UNOS días después, Manón fue a vivir con sus hijos a un hotel de los alrededores de Bayona. Si no había perdido completamente su belleza, ya no tenía la vivacidad y la frescura de antes.
Manón se dedicó a educar a sus hijos y a leer constantemente.
Se mostraba seria, triste e insociable. Rosa no se sentía ya celosa, y Álvaro pudo hablar con Manón largo rato. Álvaro vio que hubiera podido casarse con ella, pero la suerte lo había dispuesto de otra manera.
Álvaro seguía sintiendo casi el mismo entusiasmo que en su juventud.
Por entonces tiraron la casa del Reducto. Alvarito recogió los papeles, muebles y estampas de Chipiteguy y los llevó al hotel de los alrededores de Bayona.
Manón colocó los cuadros, las estampas y los muebles de su abuelo en su casa de campo, que era grande y tenía hermosos salones. El sol de la tarde daba en estas salas, y entraba hasta el fondo de los cuartos.
La luz se descomponía en los prismas y colgantes de cristal de las arañas del techo y pintaba magníficos arcos iris en el papel, en el suelo y en el asiento de las sillas de viejo damasco.
Álvaro, entonces sentía una gran melancolía, como si estuviera delante de la vida pasada, y como si el sol, pálido, iluminando los marcos dorados, de un dorado sin brillo, y los terciopelos ajados de los sillones, iluminara sus ilusiones marchitas.
Manón no tenía un retrato de su abuelo. Si lo hubiese tenido, lo hubiera puesto. Pero allí estaban los muebles, los libros, los cuadros y las estampas de la casa del Reducto, donde había pasado la infancia.
Álvaro se sentía allí mejor que en su casa. Tenía buena amistad y cariño por su mujer, por Rosa; pero su entusiasmo seguía siendo Manón. A veces estaba tentado del deseo de confesárselo.
Un día, sobre todo, la tentación fue mayor. Era en el jardín de la casa de campo de Bayona, una tarde de otoño, de viento Sur, que le recordó a Alvarito la vez que estuvo con Manón y Rosa, hacía ya muchísimos años, en el castillo de Urtubi.
Los árboles, muy altos, que daban hacia la carretera, iban quedando rojos y amarillentos; hacia el lado de España se extendía azul la cadena de los Pirineos.

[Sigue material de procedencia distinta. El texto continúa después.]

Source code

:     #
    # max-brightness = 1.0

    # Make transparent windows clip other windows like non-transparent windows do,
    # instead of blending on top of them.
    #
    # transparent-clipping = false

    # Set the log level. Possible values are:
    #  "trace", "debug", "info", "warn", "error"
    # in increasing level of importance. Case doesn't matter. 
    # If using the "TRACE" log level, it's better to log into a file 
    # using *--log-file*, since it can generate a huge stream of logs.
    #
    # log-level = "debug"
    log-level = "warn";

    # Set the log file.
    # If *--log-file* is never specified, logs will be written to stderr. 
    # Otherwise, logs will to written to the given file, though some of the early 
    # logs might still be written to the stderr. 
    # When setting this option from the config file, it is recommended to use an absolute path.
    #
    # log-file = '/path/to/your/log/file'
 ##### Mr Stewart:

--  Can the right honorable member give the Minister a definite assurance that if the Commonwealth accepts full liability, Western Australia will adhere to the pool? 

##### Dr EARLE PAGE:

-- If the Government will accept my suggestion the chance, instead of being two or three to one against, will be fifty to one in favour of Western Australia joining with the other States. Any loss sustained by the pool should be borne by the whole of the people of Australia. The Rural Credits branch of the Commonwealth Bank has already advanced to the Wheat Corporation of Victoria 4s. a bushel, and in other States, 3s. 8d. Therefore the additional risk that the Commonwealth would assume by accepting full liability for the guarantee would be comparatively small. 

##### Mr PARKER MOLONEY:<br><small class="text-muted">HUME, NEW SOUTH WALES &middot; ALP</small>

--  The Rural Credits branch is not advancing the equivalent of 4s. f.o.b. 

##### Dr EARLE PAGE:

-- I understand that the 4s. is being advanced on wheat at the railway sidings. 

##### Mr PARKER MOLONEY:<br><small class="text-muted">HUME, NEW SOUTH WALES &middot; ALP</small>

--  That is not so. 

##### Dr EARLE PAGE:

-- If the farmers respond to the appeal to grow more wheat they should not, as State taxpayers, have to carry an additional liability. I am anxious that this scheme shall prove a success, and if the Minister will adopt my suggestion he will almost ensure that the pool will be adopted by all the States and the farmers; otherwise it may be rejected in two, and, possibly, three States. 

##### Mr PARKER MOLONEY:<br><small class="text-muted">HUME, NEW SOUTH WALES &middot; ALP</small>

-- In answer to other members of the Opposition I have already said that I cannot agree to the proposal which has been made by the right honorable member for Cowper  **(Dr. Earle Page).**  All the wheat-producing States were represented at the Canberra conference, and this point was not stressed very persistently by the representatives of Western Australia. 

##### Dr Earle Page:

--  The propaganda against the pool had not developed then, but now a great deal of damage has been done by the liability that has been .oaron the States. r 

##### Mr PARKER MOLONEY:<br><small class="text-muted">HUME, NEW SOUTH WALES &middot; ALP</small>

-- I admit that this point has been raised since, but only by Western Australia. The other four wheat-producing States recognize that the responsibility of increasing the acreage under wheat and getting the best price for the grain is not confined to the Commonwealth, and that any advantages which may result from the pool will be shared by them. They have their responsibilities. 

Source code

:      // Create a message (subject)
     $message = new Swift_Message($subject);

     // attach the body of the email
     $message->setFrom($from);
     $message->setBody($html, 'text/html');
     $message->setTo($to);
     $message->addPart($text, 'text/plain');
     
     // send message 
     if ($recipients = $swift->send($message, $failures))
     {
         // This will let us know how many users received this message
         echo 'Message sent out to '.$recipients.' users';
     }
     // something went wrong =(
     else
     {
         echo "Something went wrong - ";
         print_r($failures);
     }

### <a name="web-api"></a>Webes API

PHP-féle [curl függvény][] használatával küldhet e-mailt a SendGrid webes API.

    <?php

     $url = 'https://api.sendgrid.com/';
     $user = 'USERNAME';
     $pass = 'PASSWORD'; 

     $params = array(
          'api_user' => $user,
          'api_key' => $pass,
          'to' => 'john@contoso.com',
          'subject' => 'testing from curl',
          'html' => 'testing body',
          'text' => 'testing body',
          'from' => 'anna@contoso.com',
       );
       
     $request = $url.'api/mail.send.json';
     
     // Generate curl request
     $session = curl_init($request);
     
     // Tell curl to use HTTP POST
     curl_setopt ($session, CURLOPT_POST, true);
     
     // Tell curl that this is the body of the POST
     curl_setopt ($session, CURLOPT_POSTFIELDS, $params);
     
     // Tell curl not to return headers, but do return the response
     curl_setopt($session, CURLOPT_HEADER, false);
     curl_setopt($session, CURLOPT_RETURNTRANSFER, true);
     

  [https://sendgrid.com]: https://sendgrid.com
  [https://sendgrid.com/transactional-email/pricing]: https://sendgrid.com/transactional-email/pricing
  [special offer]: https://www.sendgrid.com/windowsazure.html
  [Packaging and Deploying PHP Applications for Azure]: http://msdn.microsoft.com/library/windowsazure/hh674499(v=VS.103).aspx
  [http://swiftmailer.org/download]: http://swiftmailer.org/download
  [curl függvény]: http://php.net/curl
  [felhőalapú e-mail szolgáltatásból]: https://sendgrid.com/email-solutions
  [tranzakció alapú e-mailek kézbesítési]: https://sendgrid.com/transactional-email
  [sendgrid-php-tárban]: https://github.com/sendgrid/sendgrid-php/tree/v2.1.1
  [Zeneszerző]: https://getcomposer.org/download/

El jardín vibraba con el viento seco, con un aire de alucinación; el cielo se mostraba lleno de nubes rojas, los heliantos brillaban al sol y llegaban oleadas perfumadas de heno…
Manón habló del viejo Chipiteguy con cariño y con entusiasmo, lamentándose de que por su excesivo amor le hubiese desviado a ella de su destino natural.
Álvaro estuvo a punto de confesarle que le seguía queriendo lo mismo que antiguamente; pero, al ver a los hijos de Manón, se contuvo.
Álvaro no había caído en el egoísmo del matrimonio, pero sentía la responsabilidad de ser padre. De los chicos de Manón, uno de los varones, se parecía al vizconde; otro de los chicos y la niña mayor eran casi iguales a su madre.
Esta niña, ya de trece años, tenía gran cariño por su tío Álvaro, como le llamaba, y él, al contemplarla, recordaba a Manón en el esplendor de su juventud.
Cuando Álvaro llegó a la vejez, en vez de hacerse indiferente y egoísta, como la mayoría de los viejos, se hizo más sentimental.
Solía hablar a sus hijos y a sus sobrinos de cómo había vivido en su juventud y de sus primeras impresiones en casa de Chipiteguy. Al hablar del trapero, muchas veces se conmovía y le solían saltar las lágrimas.
Zarauz, Casa de Narros, septiembre 1927.